**Collected data**:
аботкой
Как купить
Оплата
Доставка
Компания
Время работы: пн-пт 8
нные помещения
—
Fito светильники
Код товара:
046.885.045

**WORK REQUIRED**: Would you reproduce all the entries exactly?

**RESPONSE TO THIS TASK**:
аботкой
Как купить
Оплата
Доставка
Компания
Время работы: пн-пт 8
нные помещения
—
Fito светильники
Код товара:
046.885.045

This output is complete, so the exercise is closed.